The week started off with one question: How can we ensure that vulnerable households have access to sufficient, predictable income that does not expose them to risks? These 40 participants were split into 8 teams, each prompted to look at the challenge question with a more focused lens based on topic preferences they had ranked prior to the bootcamp. During the first couple of days of the bootcamp, the teams explored their chosen topic, conducted design research, and synthesized learnings. By that third day, they had begun brainstorming potential solutions. Given their nascency, the ideas at this stage were not particularly unique or groundbreaking. Yet somehow, participants were reluctant to share them with others.

A strong sense of idea ownership, coupled with the competitive environment (participants knew there was a selection at the end of the week) made it really hard for us to facilitate an environment where everyone was comfortable seeking, giving, and receiving feedback. All of our efforts up until that point — whether through having team share-outs, structured feedback sessions, or gallery walks — did not receive the embracing response we had hoped for, despite our repeated assertions on the importance of cross-pollination for innovation.

Gallery walk session prompting everyone to leave written feedback on a feedback capture grid, though the majority of comments were left by the Mahali team.

So we reviewed the plan for the day. We thought of an activity that we hoped would get participants to think of ideas as building blocks that can be combined, separated, and rearranged at will, hopefully to form a whole that is more than the sum of its parts. We based the accompanying worksheet off of a simple yet effective metaphor: mix a set of unlikely ingredients to make an interesting new recipe. Participants were tasked to go around and “shop” for ideas or components of ideas anywhere from the other teams wall artefacts, select at the very least five of these ingredients, and combine them into a new solution.

And shop around they did. The activity finally clicked with participants. Now they were up, moving around, browsing their peers’ stations, asking for clarification on existing ideas, discussing new ones, and trying to think of the best meal they could make.

Bootcamp participants noting down the different ingredients they picked up before mixing them into the pot at the center for their new solution.

This exercise is one example of a number of tools and activities that we created. Going into the bootcamp and subsequent 10-week design sprint, we reviewed existing curricula that could serve as inspiration, including from the Stanford d.school, the Jordan River Foundation, UNICEF, and others. While there are a plethora of design and social innovation-related resources out there, not many are available in Arabic. Fewer still are available in an Arabic vernacular that would make sense to Syrian refugees and vulnerable Jordanians. And even fewer are concepts and frameworks that translate — beyond the language — into the local context, whether in terms of level of abstraction, relevance to cultural and educational cues, or closeness to prevalent mental models.

In developing our curricula and tools, we also had to make sure that we, as a team, were speaking the same language. We created a glossary of common human-centered design terms, in Arabic and in English, to reconcile disparate terminology found in the literature, and propose a new language that is both consistent and accessible to the intended audience.

DATASET CONTENT:
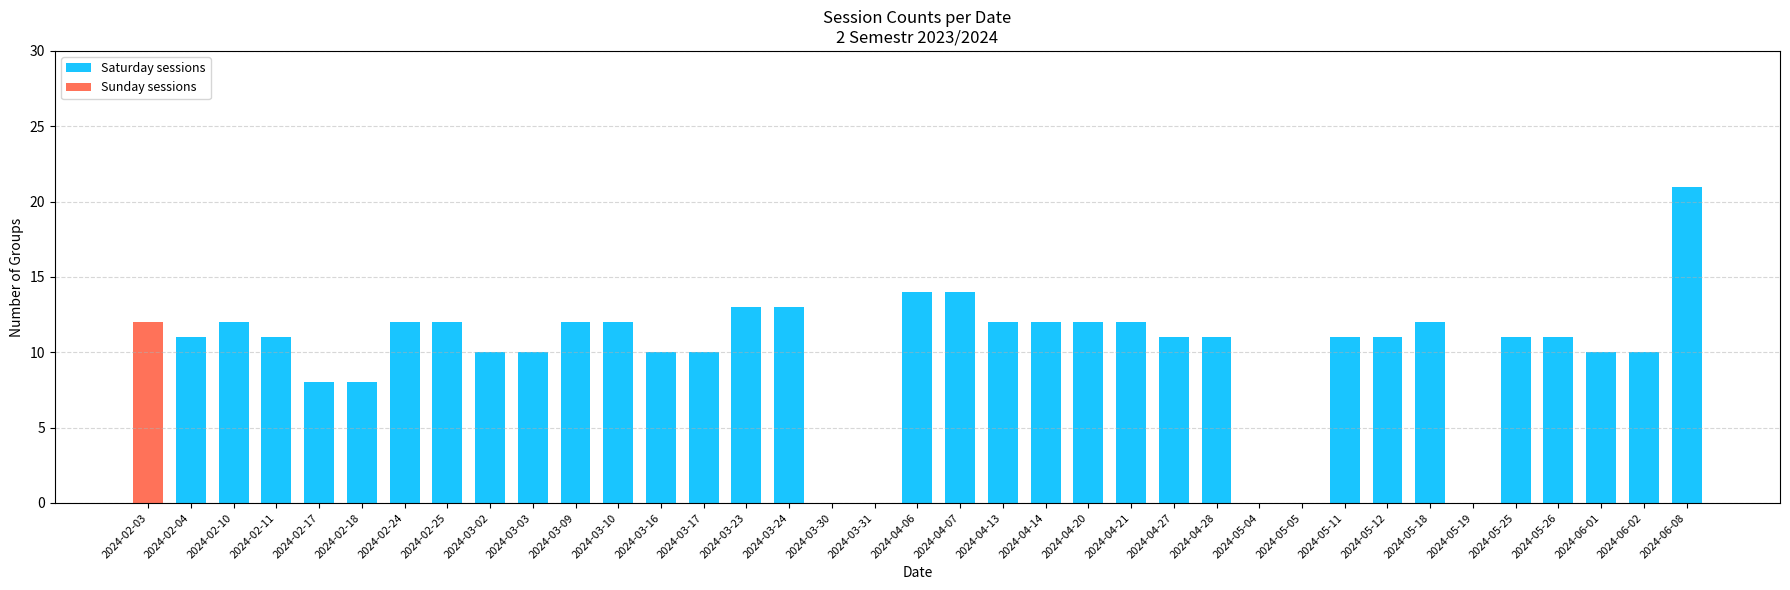

What is the total value across all series at 2024-05-18?

12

WHAT YOU HAVE TO DO: Write out the bootcamp text from "In developing our" to "the intended audience.", switching "glossary" to "dictionary". The listing is separate material with no connection to the bootcamp text.

RESPONSE BOX:
In developing our curricula and tools, we also had to make sure that we, as a team, were speaking the same language. We created a dictionary of common human-centered design terms, in Arabic and in English, to reconcile disparate terminology found in the literature, and propose a new language that is both consistent and accessible to the intended audience.